◆ **THE PROBLEM**
In the data below, copy out word for word the lines between the one holding "kingdom: Fungi" and the one holding "common name: poresvampordenen", including both.

◆ **AVAILABLE RECORDS**
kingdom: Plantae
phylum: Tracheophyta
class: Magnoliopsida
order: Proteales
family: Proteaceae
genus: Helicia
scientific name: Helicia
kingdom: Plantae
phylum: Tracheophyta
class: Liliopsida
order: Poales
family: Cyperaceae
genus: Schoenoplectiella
--
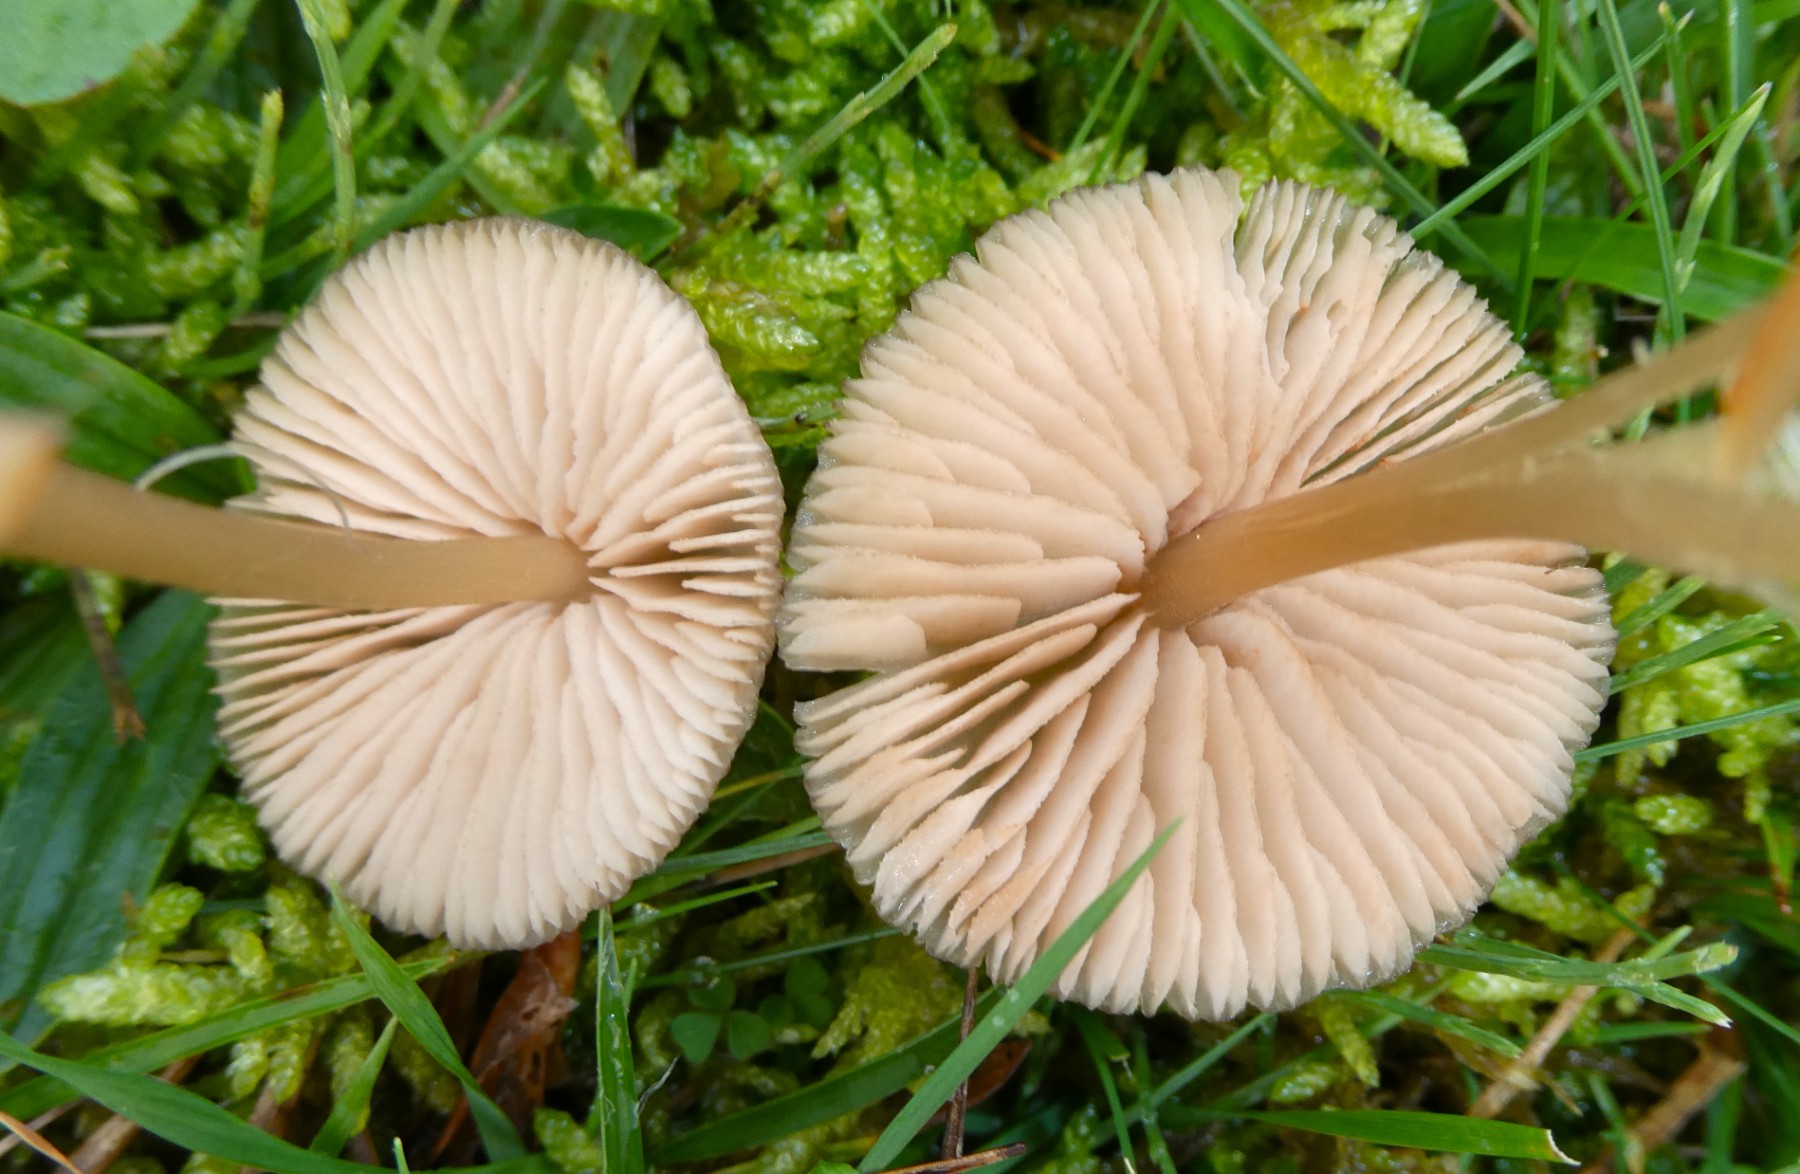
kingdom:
--
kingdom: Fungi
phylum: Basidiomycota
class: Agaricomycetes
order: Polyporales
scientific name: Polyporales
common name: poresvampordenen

◆ **FULL RESPONSE**
kingdom: Fungi
phylum: Basidiomycota
class: Agaricomycetes
order: Polyporales
scientific name: Polyporales
common name: poresvampordenen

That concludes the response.